■不運な失点で仙台は先制点を喫す ベガルタ仙台が手痛い一敗を喫した。 7月23日開催のJ2第28節で、3位の仙台は4位の…
■不運な失点で仙台は先制点を喫す
ベガルタ仙台が手痛い一敗を喫した。
7月23日開催のJ2第28節で、3位の仙台は4位のV・ファーレン長崎をホームに迎えた。長崎は19節から9試合負けなしと好調だ。
仙台はリーグ戦チーム最多出場中の右SB真瀬拓海、CBキム・テヒョン、MF加藤千尋、FW富樫敬真、FW皆川佑介がメンバー外となった。ベンチ入りの選手もひとり少ない。
代わって蜂須賀孝治が右SBに、ガンバ大阪から加入したばかりの佐藤瑶大がCBに指名された。また、富田晋伍が3月20日以来の出場でボランチに入る。さらに、遠藤康が4試合ぶりの先発で2トップの一角を担う。
試合の入りは悪くなかっただろう。4分、遠藤の直接FKが枠をとらえる。相手GKの好セーブに阻まれるが、その後も押し気味に試合を進めていく。
しかし12分、不運に見舞われる。
ペナルティエリア内でパスを受けた長崎のFWエジガル・ジュニオが、トラップの際に明らかなハンドをする。仙台の選手たちは一斉に手をあげてハンドを主張するが、ゴールネットを揺らしたシュートが得点として認められてしまうのだ。

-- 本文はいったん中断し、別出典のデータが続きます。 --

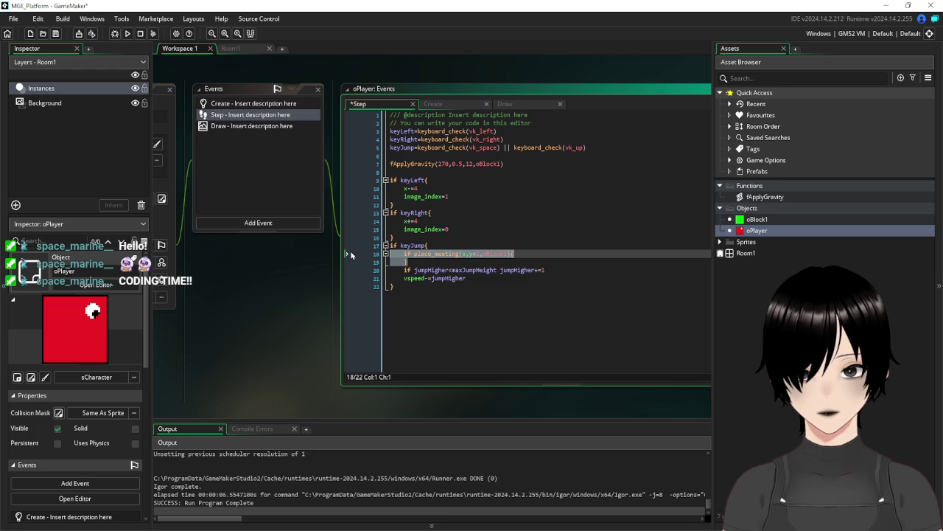
key("BackSpace")
key("BackSpace")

長崎が開始15分までにもっとも多くの得点を記録していることも、エジガル・ジュニオが3試合連続で決めていることも、仙台は分かっていたはずである。だからこそ、集中して試合に入っていたのだが、思わぬ形でビハインドを背負うことになった。
■仙台の反撃はPKの1点にとどまり…
前半を0対1で終えると、次に得点を奪うのも仙台ではなかった。
68分だった。デザインされた右CKから、長崎にゴールを割られてしまう。
ハーフタイムにMF中島元彦を投入していた原崎政人監督は、70分にMF鎌田大夢、77分にMFレアンドロ・デサバトと、交代のカードを切っていく。85分にはDF福森直也と、21歳のMFオナイウ情滋が起用される。前日に特別指定選手として承認されたばかりの快速アタッカーが、来シーズンの加入内定を前にJリーグデビューを飾った。
試合の主導権は握っている。83分にはビッグチャンスをつかむ。自陣からのロングボールを、FW中山仁斗が相手DFと競りながら収める。サポートしてきた中島へパスを通す。背番号44はペナルティエリア内からフリーで左足を振り抜くが、枠をとらえることはできなかった。

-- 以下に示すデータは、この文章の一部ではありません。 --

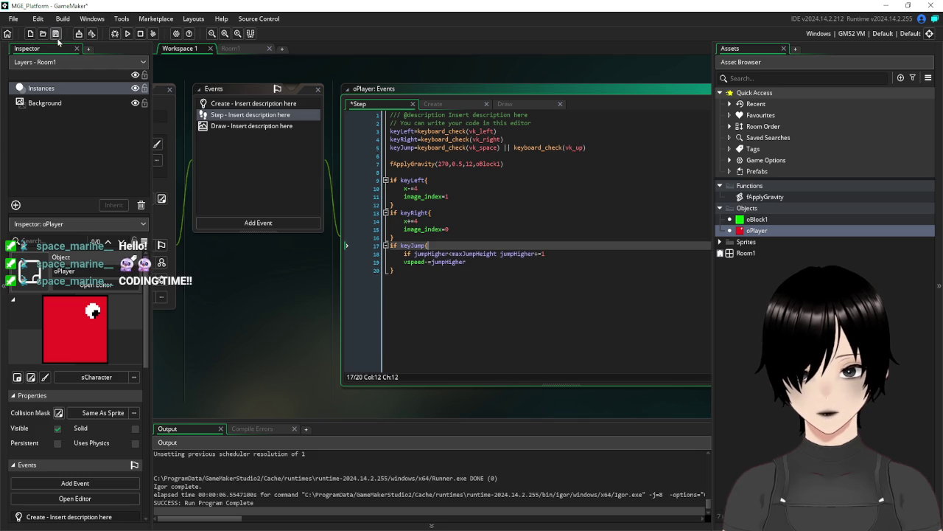
left_click(55, 33)
left_click(128, 34)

ようやくゴールが生まれたのは、90+3分だった。中山が自ら得たPKを決めるが、1対2で終了のホイッスルを聞く。背番号9のJ2通算50点目は、勝点奪取につながらなかった。
仙台対長崎戦より1時間キックオフの早い試合で、首位のアルビレックス新潟がファジアーノ岡山に敗れていた。新潟との勝点3差を詰める好機を、仙台は逃してしまったのだった。
不運に襲われたのは間違いない。あの1点が認められていなければ、試合の行方は変わっていただろう。そのうえで言えば、仙台が好機を生かしきれなかった印象もある。試合後の原崎監督は「しっかり決め切るところと簡単な失点をなくして、勝ち切れるチームにしたい」と、自分たちの矢印を向けた。